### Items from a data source
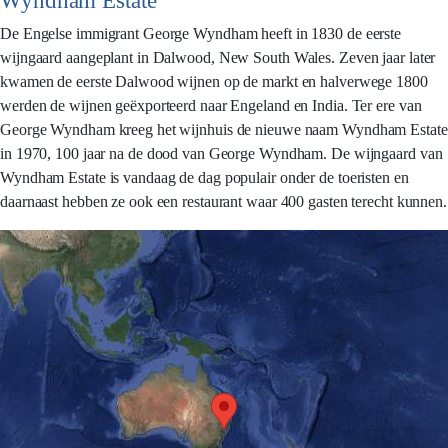
Wyndham Estate
De Engelse immigrant George Wyndham heeft in 1830 de eerste
wijngaard aangeplant in Dalwood, New South Wales. Zeven jaar later
kwamen de eerste Dalwood wijnen op de markt en halverwege 1800
werden de wijnen geëxporteerd naar Engeland en India. Ter ere van
George Wyndham kreeg het wijnhuis de nieuwe naam Wyndham Estate
in 1970, 100 jaar na de dood van George Wyndham. De wijngaard van
Wyndham Estate is vandaag de dag populair onder de toeristen en
daarnaast hebben ze ook een restaurant waar 400 gasten terecht kunnen.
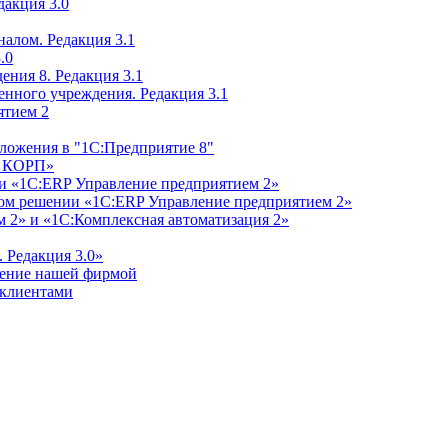
дакция 3.0
алом. Редакция 3.1
.0
ения 8. Редакция 3.1
енного учреждения. Редакция 3.1
ятием 2
ложения в "1С:Предприятие 8"
м КОРП»
и «1С:ERP Управление предприятием 2»
дном решении «1С:ERP Управление предприятием 2»
 2» и «1С:Комплексная автоматизация 2»
 Редакция 3.0»
ление нашей фирмой
 клиентами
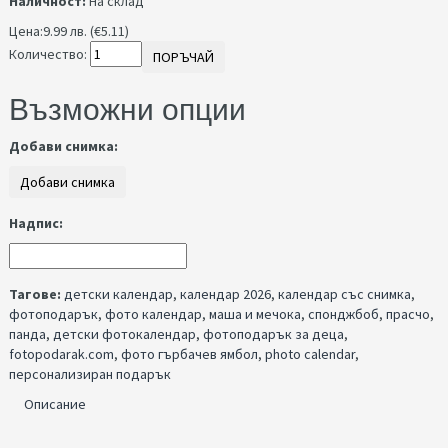
Наличност:
На склад
Цена:
9.99 лв. (€5.11)
Количество:
ПОРЪЧАЙ
Възможни опции
Добави снимка:
Надпис:
Тагове:
детски календар
,
календар 2026
,
календар със снимка
,
фотоподарък
,
фото календар
,
маша и мечока
,
спонджбоб
,
прасчо
,
панда
,
детски фотокалендар
,
фотоподарък за деца
,
fotopodarak.com
,
фото гърбачев ямбол
,
photo calendar
,
персонализиран подарък
Описание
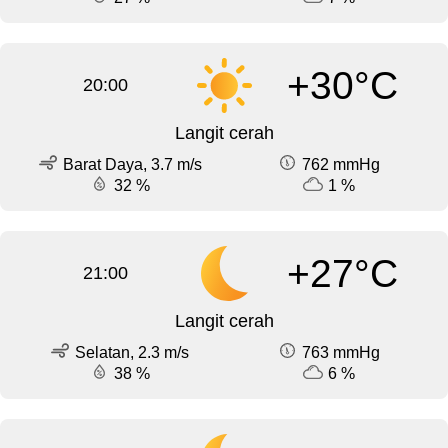
+30°C
20:00
Langit cerah
Barat Daya, 3.7 m/s
762 mmHg
32 %
1 %
+27°C
21:00
Langit cerah
Selatan, 2.3 m/s
763 mmHg
38 %
6 %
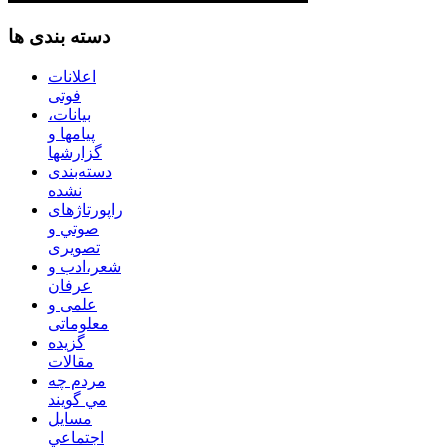
دسته بندی ها
اعلانات
فوتی
بیانات،
پیامها و
گزارشها
دسته‌بندی
نشده
راپورتاژهای
صوتي و
تصويری
شعر،ادب و
عرفان
علمی و
معلوماتی
گزیده
مقالات
مردم چه
مي گويند
مسايل
اجتماعي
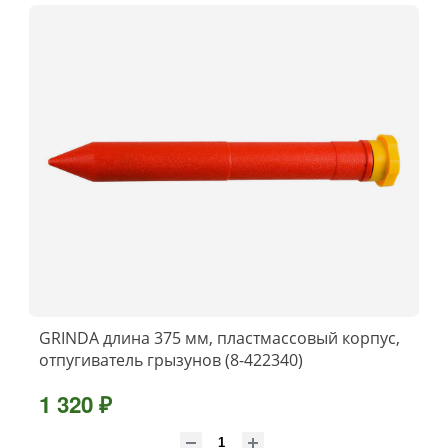
GRINDA длина 375 мм, пластмассовый корпус,
отпугиватель грызунов (8-422340)
1 320 ₽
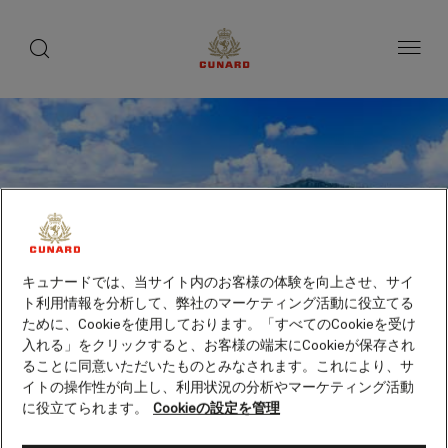
toggle
search
ペ
button
button
ー
ジ
内
容
へ
ス
キ
ッ
プ
キュナードでは、当サイト内のお客様の体験を向上させ、サイ
ト利用情報を分析して、弊社のマーケティング活動に役立てる
ために、Cookieを使用しております。「すべてのCookieを受け
入れる」をクリックすると、お客様の端末にCookieが保存され
ることに同意いただいたものとみなされます。これにより、サ
イトの操作性が向上し、利用状況の分析やマーケティング活動
に役立てられます。
Cookieの設定を管理
セント・トーマス島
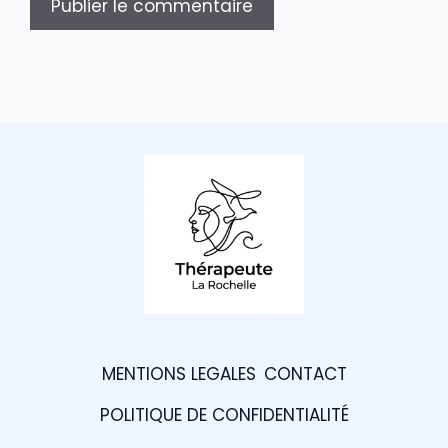
MENTIONS LEGALES
CONTACT
POLITIQUE DE CONFIDENTIALITÉ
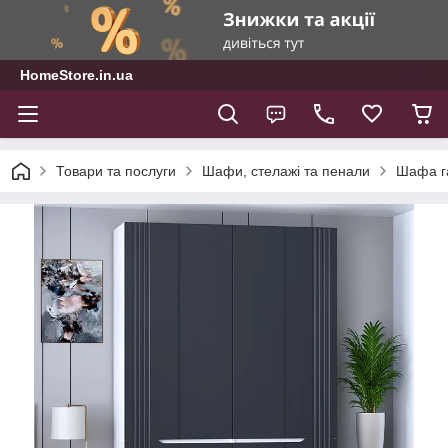
HomeStore.in.ua
Товари та послуги
Шафи, стелажі та пенали
Шафа га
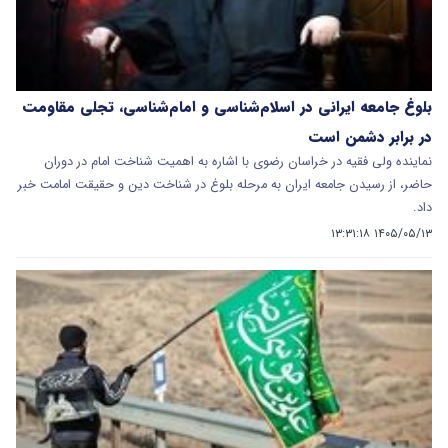
بلوغ جامعه ایرانی در اسلام‌شناسی و امام‌شناسی، تجلی مقاومت
در برابر دشمن است
نماینده ولی فقیه در خراسان رضوی با اشاره به اهمیت شناخت امام در دوران
حاضر، از رسیدن جامعه ایران به مرحله بلوغ در شناخت دین و حقیقت امامت خبر
داد.
۱۴۰۵/۰۵/۱۳ ۱۳:۳۱:۱۸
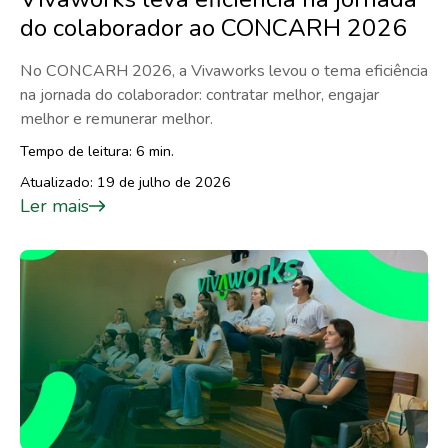
do colaborador ao CONCARH 2026
No CONCARH 2026, a Vivaworks levou o tema eficiência
na jornada do colaborador: contratar melhor, engajar
melhor e remunerar melhor.
Tempo de leitura: 6 min.
Atualizado: 19 de julho de 2026
Ler mais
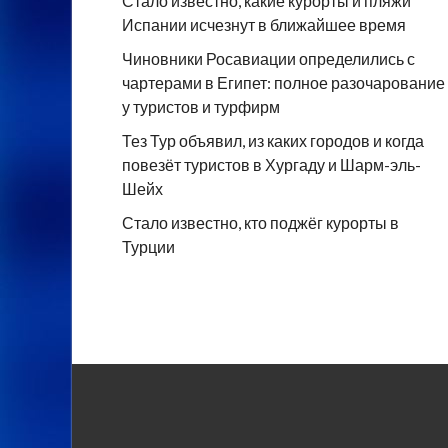
Стало известно, какие курорты и пляжи
Испании исчезнут в ближайшее время
Чиновники Росавиации определились с
чартерами в Египет: полное разочарование
у туристов и турфирм
Тез Тур объявил, из каких городов и когда
повезёт туристов в Хургаду и Шарм-эль-
Шейх
Стало известно, кто поджёг курорты в
Турции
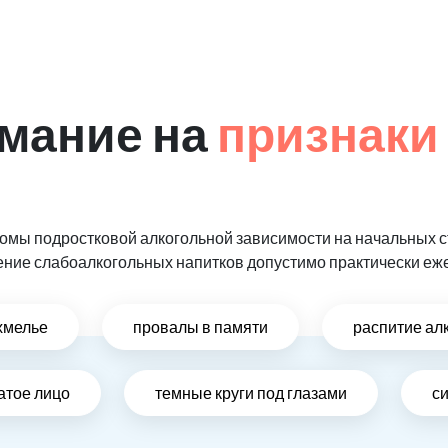
мание на
признаки
мы подростковой алкогольной зависимости на начальных ст
ение слабоалкогольных напитков допустимо практически еж
хмелье
провалы в памяти
распитие ал
атое лицо
темные круги под глазами
си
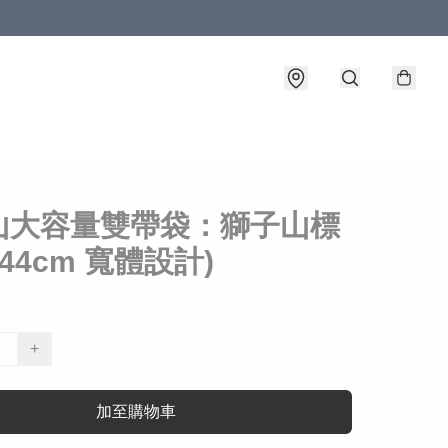
山大容量雙帶袋：獅子山標
(44cm 寬體設計)
+
加至購物車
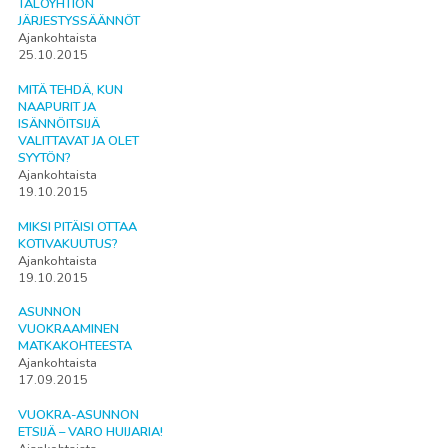
TALOYHTIÖN
JÄRJESTYSSÄÄNNÖT
Ajankohtaista
25.10.2015
MITÄ TEHDÄ, KUN
NAAPURIT JA
ISÄNNÖITSIJÄ
VALITTAVAT JA OLET
SYYTÖN?
Ajankohtaista
19.10.2015
MIKSI PITÄISI OTTAA
KOTIVAKUUTUS?
Ajankohtaista
19.10.2015
ASUNNON
VUOKRAAMINEN
MATKAKOHTEESTA
Ajankohtaista
17.09.2015
VUOKRA-ASUNNON
ETSIJÄ – VARO HUIJARIA!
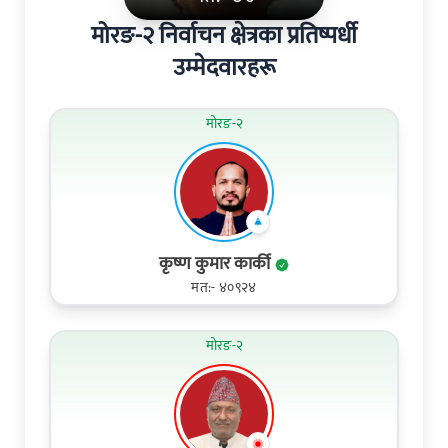
मोरङ-२ निर्वाचन क्षेत्रका प्रतिष्पर्धी
उम्मेदवारहरू
मोरङ-२
कृष्ण कुमार कार्की
मत:- ४०९२४
मोरङ-२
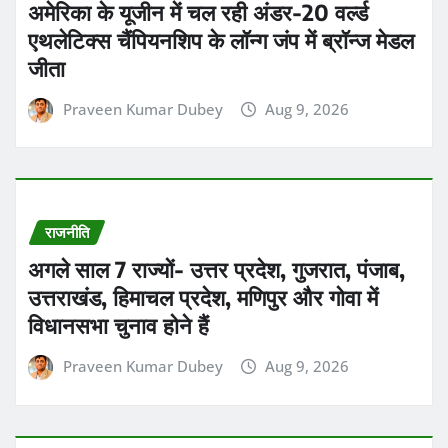
अमेरिका के यूजीन में चल रही अंडर-20 वर्ल्ड
एथलेटिक्स चैंपियनशिप के लॉन्ग जंप में ब्रॉन्ज मेडल
जीता
Praveen Kumar Dubey
Aug 9, 2026
राजनीति
अगले साल 7 राज्यों- उत्तर प्रदेश, गुजरात, पंजाब,
उत्तराखंड, हिमाचल प्रदेश, मणिपुर और गोवा में
विधानसभा चुनाव होने हैं
Praveen Kumar Dubey
Aug 9, 2026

### What you are asked to do
Make an exact copy of every entry above, minus the images.

### Your response
Wyndham Estate
De Engelse immigrant George Wyndham heeft in 1830 de eerste
wijngaard aangeplant in Dalwood, New South Wales. Zeven jaar later
kwamen de eerste Dalwood wijnen op de markt en halverwege 1800
werden de wijnen geëxporteerd naar Engeland en India. Ter ere van
George Wyndham kreeg het wijnhuis de nieuwe naam Wyndham Estate
in 1970, 100 jaar na de dood van George Wyndham. De wijngaard van
Wyndham Estate is vandaag de dag populair onder de toeristen en
daarnaast hebben ze ook een restaurant waar 400 gasten terecht kunnen.
дакция 3.0
алом. Редакция 3.1
.0
ения 8. Редакция 3.1
енного учреждения. Редакция 3.1
ятием 2
ложения в "1С:Предприятие 8"
м КОРП»
и «1С:ERP Управление предприятием 2»
дном решении «1С:ERP Управление предприятием 2»
 2» и «1С:Комплексная автоматизация 2»
 Редакция 3.0»
ление нашей фирмой
 клиентами
Наличност:
На склад
Цена:
9.99 лв. (€5.11)
Количество:
ПОРЪЧАЙ
Възможни опции
Добави снимка:
Надпис:
Тагове:
детски календар
,
календар 2026
,
календар със снимка
,
фотоподарък
,
фото календар
,
маша и мечока
,
спонджбоб
,
прасчо
,
панда
,
детски фотокалендар
,
фотоподарък за деца
,
fotopodarak.com
,
фото гърбачев ямбол
,
photo calendar
,
персонализиран подарък
Описание
+30°C
20:00
Langit cerah
Barat Daya, 3.7 m/s
762 mmHg
32 %
1 %
+27°C
21:00
Langit cerah
Selatan, 2.3 m/s
763 mmHg
38 %
6 %
دسته بندی ها
اعلانات
فوتی
بیانات،
پیامها و
گزارشها
دسته‌بندی
نشده
راپورتاژهای
صوتي و
تصويری
شعر،ادب و
عرفان
علمی و
معلوماتی
گزیده
مقالات
مردم چه
مي گويند
مسايل
اجتماعي
GRINDA длина 375 мм, пластмассовый корпус,
отпугиватель грызунов (8-422340)
1 320 ₽
toggle
search
ペ
button
button
ー
ジ
内
容
へ
ス
キ
ッ
プ
キュナードでは、当サイト内のお客様の体験を向上させ、サイ
ト利用情報を分析して、弊社のマーケティング活動に役立てる
ために、Cookieを使用しております。「すべてのCookieを受け
入れる」をクリックすると、お客様の端末にCookieが保存され
ることに同意いただいたものとみなされます。これにより、サ
イトの操作性が向上し、利用状況の分析やマーケティング活動
に役立てられます。
Cookieの設定を管理
セント・トーマス島
MENTIONS LEGALES
CONTACT
POLITIQUE DE CONFIDENTIALITÉ
HomeStore.in.ua
Товари та послуги
Шафи, стелажі та пенали
Шафа га
بلوغ جامعه ایرانی در اسلام‌شناسی و امام‌شناسی، تجلی مقاومت
در برابر دشمن است
نماینده ولی فقیه در خراسان رضوی با اشاره به اهمیت شناخت امام در دوران
حاضر، از رسیدن جامعه ایران به مرحله بلوغ در شناخت دین و حقیقت امامت خبر
داد.
۱۴۰۵/۰۵/۱۳ ۱۳:۳۱:۱۸
do colaborador ao CONCARH 2026
No CONCARH 2026, a Vivaworks levou o tema eficiência
na jornada do colaborador: contratar melhor, engajar
melhor e remunerar melhor.
Tempo de leitura: 6 min.
Atualizado: 19 de julho de 2026
Ler mais
Стало известно, какие курорты и пляжи
Испании исчезнут в ближайшее время
Чиновники Росавиации определились с
чартерами в Египет: полное разочарование
у туристов и турфирм
Тез Тур объявил, из каких городов и когда
повезёт туристов в Хургаду и Шарм-эль-
Шейх
Стало известно, кто поджёг курорты в
Турции
мание на
признаки
мы подростковой алкогольной зависимости на начальных ст
ение слабоалкогольных напитков допустимо практически еж
хмелье
провалы в памяти
распитие ал
атое лицо
темные круги под глазами
си
山大容量雙帶袋：獅子山標
(44cm 寬體設計)
+
加至購物車
TALOYHTIÖN
JÄRJESTYSSÄÄNNÖT
Ajankohtaista
25.10.2015
MITÄ TEHDÄ, KUN
NAAPURIT JA
ISÄNNÖITSIJÄ
VALITTAVAT JA OLET
SYYTÖN?
Ajankohtaista
19.10.2015
MIKSI PITÄISI OTTAA
KOTIVAKUUTUS?
Ajankohtaista
19.10.2015
ASUNNON
VUOKRAAMINEN
MATKAKOHTEESTA
Ajankohtaista
17.09.2015
VUOKRA-ASUNNON
ETSIJÄ – VARO HUIJARIA!
मोरङ-२ निर्वाचन क्षेत्रका प्रतिष्पर्धी
उम्मेदवारहरू
मोरङ-२
कृष्ण कुमार कार्की
मत:- ४०९२४
मोरङ-२
अमेरिका के यूजीन में चल रही अंडर-20 वर्ल्ड
एथलेटिक्स चैंपियनशिप के लॉन्ग जंप में ब्रॉन्ज मेडल
जीता
Praveen Kumar Dubey
Aug 9, 2026
राजनीति
अगले साल 7 राज्यों- उत्तर प्रदेश, गुजरात, पंजाब,
उत्तराखंड, हिमाचल प्रदेश, मणिपुर और गोवा में
विधानसभा चुनाव होने हैं
Praveen Kumar Dubey
Aug 9, 2026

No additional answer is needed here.